At 0856 GMT, the dollar index fell 1.1 percent to 88.139 as the euro gained 1 percent against the U.S. currency to $1.2695.
The Swiss franc was a major gainer, with the euro tumbling to a four-month low against the currency, with analysts saying the Swiss unit has briefly resumed its safe-haven status amid intensifying concerns about a severe global economic downturn.
The dollar fell 1.3 percent against the Swiss franc to 1.1534 francs, while the euro was down 0.4 percent at 1.4639 francs, having earlier dropped as low as 1.4580 francs.
The yen also gained, with the dollar falling 0.7 percent to 97.27 yen and the euro losing 0.3 percent to 123.34.
ECONOMIC WOES
U.S. shares tumbled to 12-year lows on Thursday after General Motors said there were doubts about the heavyweight carmaker's viability
Global economic concerns intensified on Friday as a top International Monetary Fund official told a UK newspaper the world's developed economies were in the deepest slump since World War Two and warned the downturn could last into next year .
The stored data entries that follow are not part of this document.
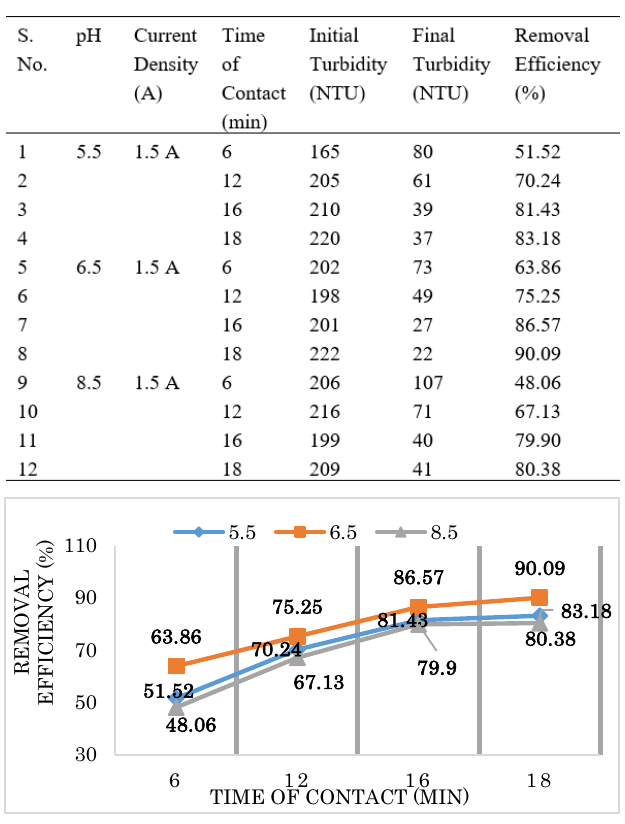
Fig. 3. Time optimization for turbidity removal for 1.5 A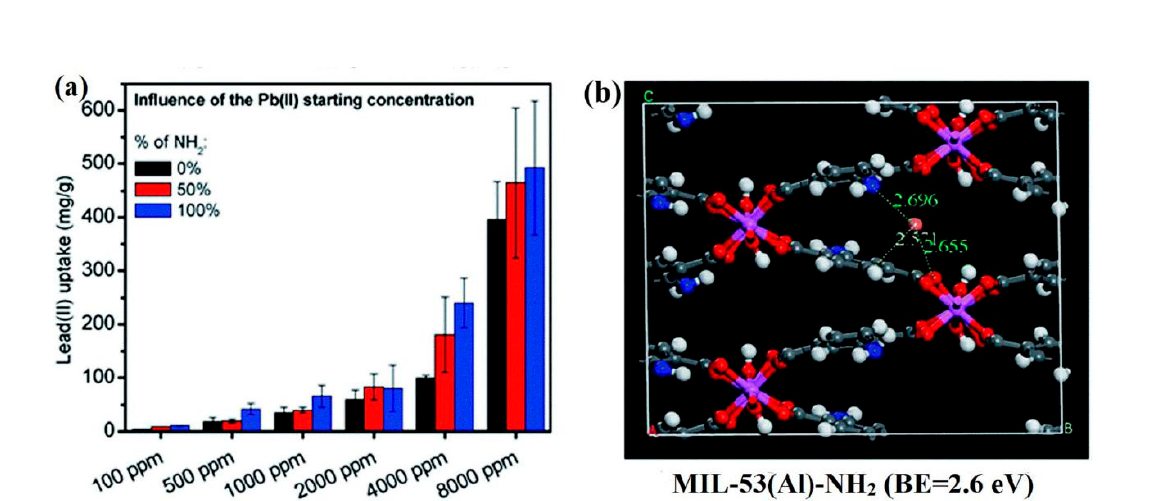
Figure 4. ( a ) Lead(II) uptake in water by magnetic framework composites (MFCs) with different loadings of amino groups, using different initial concentrations of Pb(II) (100 to 8000 ppm); ( b ) the density functional theory (DFT) ‐ optimized locations and binding energies of the lead atom in MIL–53(Al)–NH 2 calculated using the DFT ‐ D2 method; The distances shown are in angstroms. Color code: C, grey; H, white; N, blue; Al, pink; Pb, orange. Reproduced with permission from [77]. Copyright Royal Society of Chemistry, 2015.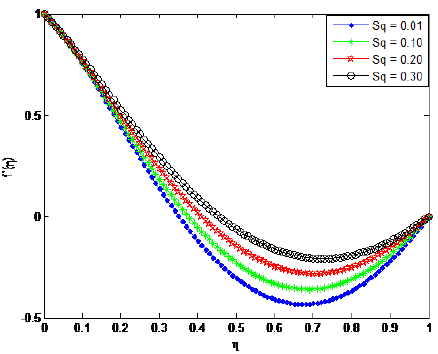
Figure 12. Influence of squeezing term on dimensionless velocity profile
The comments come after the European Central Bank and the Bank of England cut interest rates to record lows on Thursday, with the UK's central bank resorting to unconventional measures to boost the supply of money in the economy.
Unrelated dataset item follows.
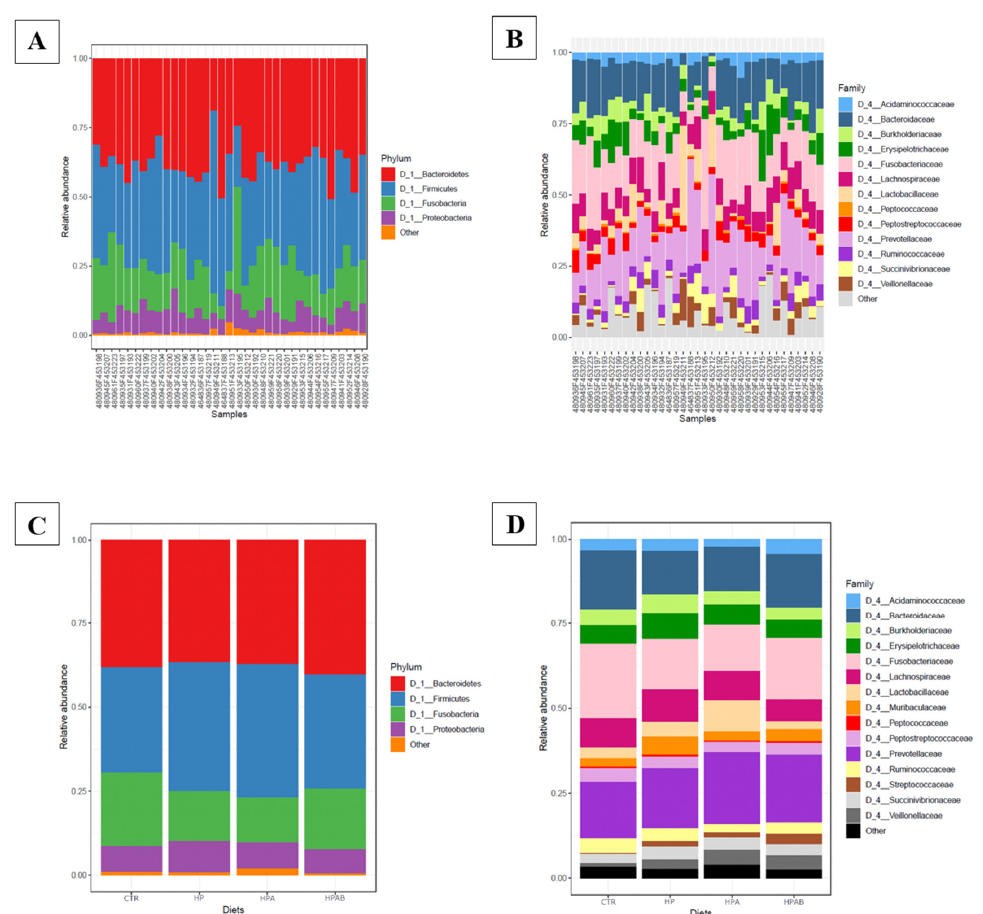
Figure 4. ( A ) Bar plot of the main phyla detected in faecal samples; ( B ) Bar plot of the main families detected in faecal samples; ( C ) Bar plot of the main phyla described for each dietary treatment; ( D ) Bar plot of the main families described for each dietary treatment.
In an accompanying press conference, ECB president Jean-Claude Trichet signalled further rate cuts and painted a bleak picture on the economy, with staff forecasting the euro zone may contract by more than 3 percent this year.
The U.S. payrolls data at 1330 GMT will be seen as a key gauge on the health of the world's largest economy and trading is expected to be very nervous ahead of the data.
"With that potentially significant non-farm payroll report still to come, further volatility could be seen well into the afternoon," CMC Markets analyst James Hughes said in a note to clients.
Analysts were unconvinced, however, that the latest move down in the dollar was an indication that the currency could be starting to lose its safe haven status.
"If the U.S. jobs data is really as bad as the speculation suggests then the reality is that it would very likely be dollar positive," State Street's Ferridge said.